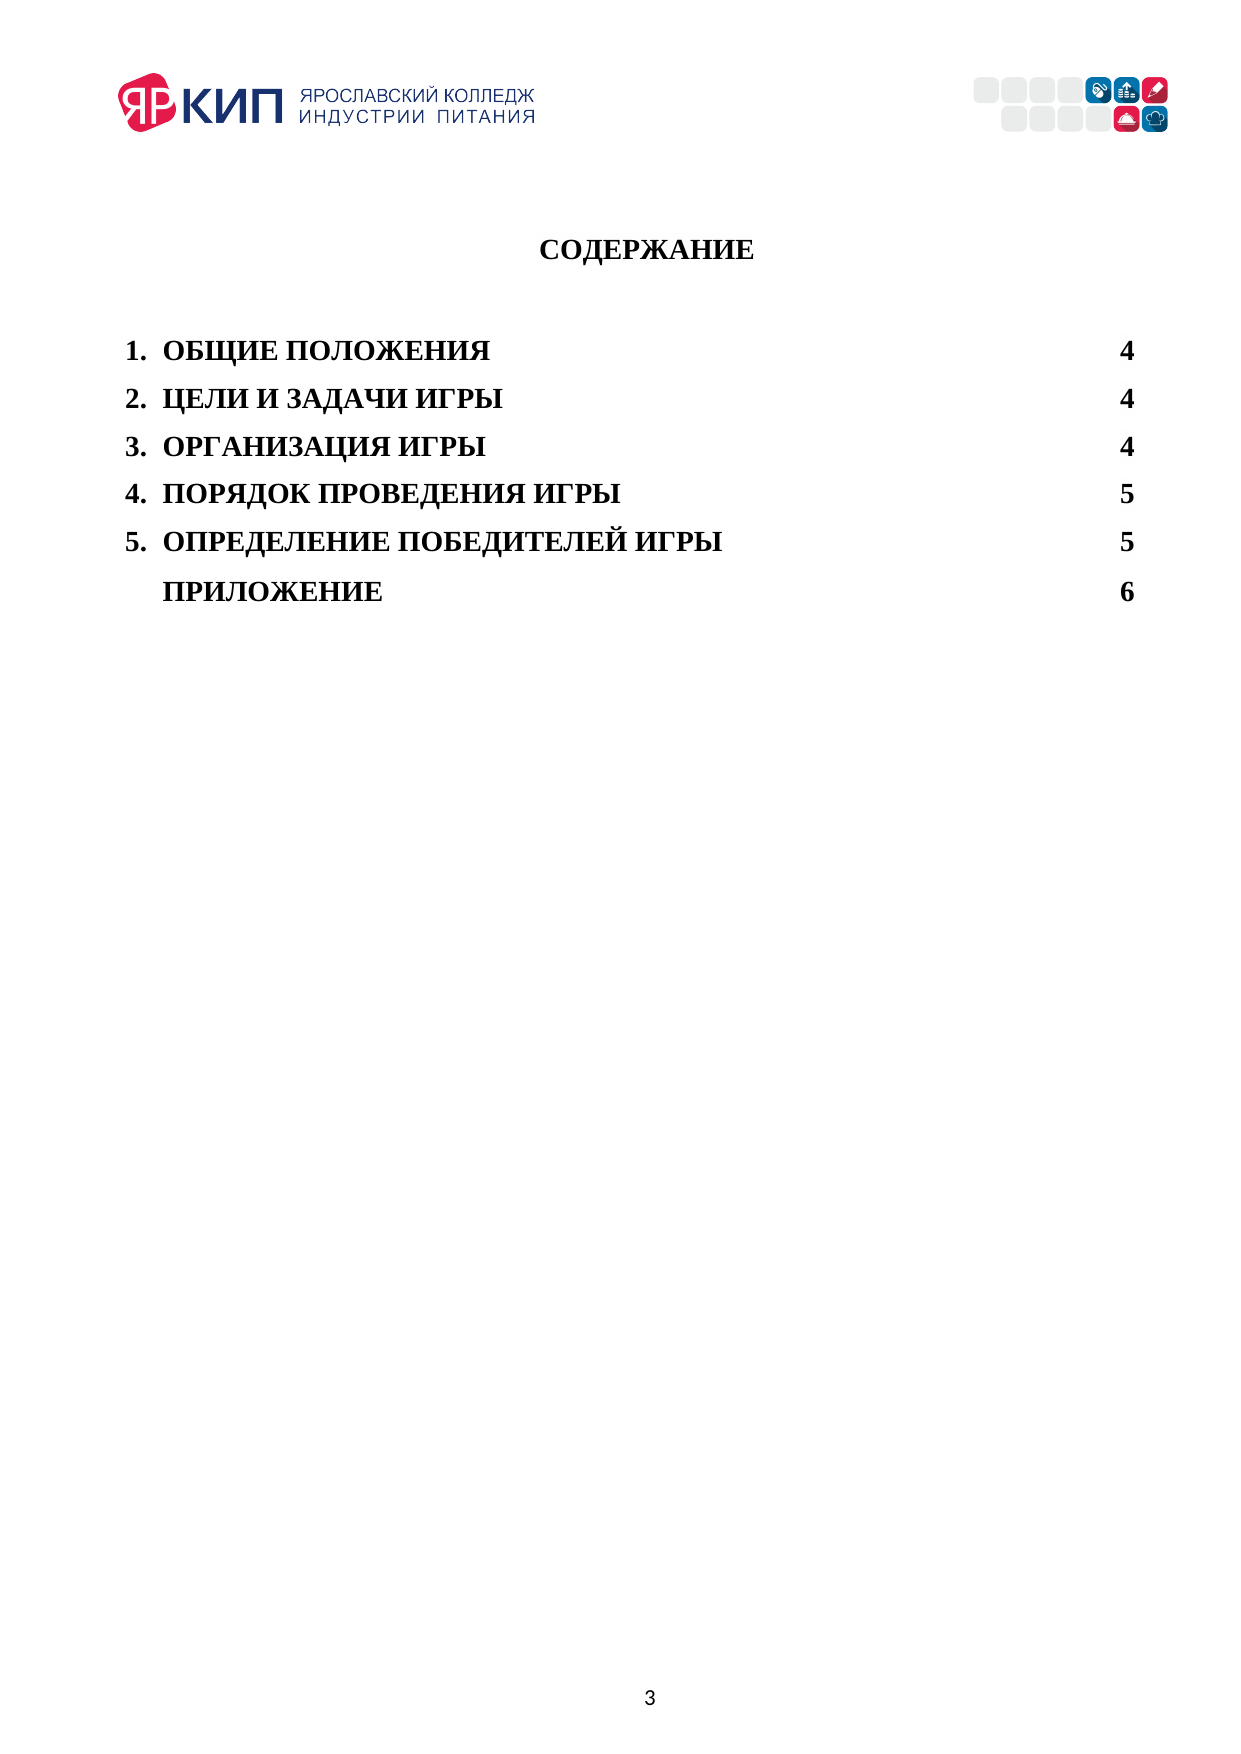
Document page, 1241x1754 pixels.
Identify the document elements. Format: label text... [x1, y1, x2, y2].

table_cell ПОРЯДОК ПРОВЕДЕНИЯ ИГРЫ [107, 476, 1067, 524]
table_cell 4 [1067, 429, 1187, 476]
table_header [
******************************
WHAT YOU NEED TO DO:
Drop the images and quote the entries word for word.

ANSWER:
Document page, 1241x1754 pixels.
Identify the document elements. Format: label text... [x1, y1, x2, y2].

table_cell ПОРЯДОК ПРОВЕДЕНИЯ ИГРЫ [107, 476, 1067, 524]
table_cell 4 [1067, 429, 1187, 476]
table_header [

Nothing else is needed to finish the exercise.